"Virgil" <Virgil@home.esc> wrote in message news:Virgil-B10127.13553420062010@bignews.usenetmonster.com... > In article > <7d59f93c-4bc8-43e2-9b40-485733a01305@z8g2000yqz.googlegroups.com>, > WM <mueckenh@rz.fh-augsburg.de> wrote: > >> On 20 Jun., 01:58, Tim Little <t...@little-possums.net> wrote: >> > On 2010-06-19, Virgil <Vir...@home.esc> wrote: >> > >> > > There is, however, some question in my mind about the existence of a >> > > list of all and ONLY computable reals. >> > >> > Why? The computable reals can be proven countable, as you already >> > know, so there is a bijection between N and the set of countable >> > reals. >> >> That is not true. An exclusive list need not exist. >> >> The reals in a certain Cantor-list are countable. And if you form the >> anti-diagonal of that list and add it (for instance at first position) >> to the list, this new list is also countable. Again consttruct the >> anti-diagonal and add it to the list. Continue. The situation remains >> the same for all anti-diagonals you might want to construct. Therefore >> all reals constructed in that way are countable. Nevertheless it is >> impossible to put all of them in one list, because there would be >> another resulting anti-diagonal. >> >> Conclusion: It is impossible to obtain a bijection of all these reals >> with N although all "these" reals are countable with no doubt. > > > Equal cardinality of two sets requires, by definition, a bijection > between them. > > The naturals are, by definition of COUNTABLE cardinality so that any set > of equally countable cardinality must have a bijection with the > naturals. > > Cantor has shown that the set of all reals cannot biject with the > naturals, ergo, the set of all reals is NOT of countable cardinality. >
Actually, he shows that any purported list of all Reals must miss at last one Real.

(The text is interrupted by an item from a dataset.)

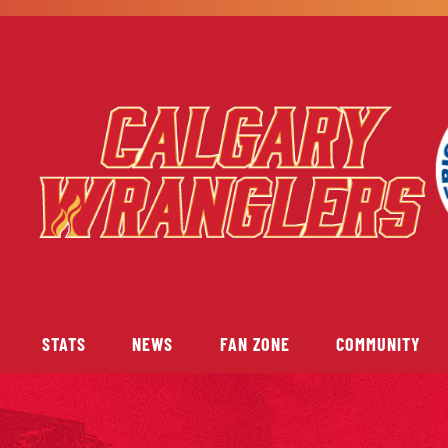
STATS
NEWS
FAN ZONE
COMMUNITY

*not* the same as being uncountable, witness the same argument applied to computable Reals.
> Actually Cantor's original "diagonal" proof was based on the set of all > functions from the naturals to a two element set,
No. It is based upon showing that any purported list of all Reals must neccesarily omit at least one Real, and he does this by providing an explicit construction of the anti-diagonal based upon examining the first n digits of the first n items on the list for all n.
Which is exactly what I am doing.
> but several people > have constructed bijections between that set of functions and the set of > all reals. I have done it myself.
Perhaps if you were to provide an actual list of all computable numbers - and only the computable numbers - your claim that they can be listed would be vindicated.
My bet is that you will have about as much success forming a list of all computable Reals as you would do forming a list of all Reals, but if you think such a list exists, go for it.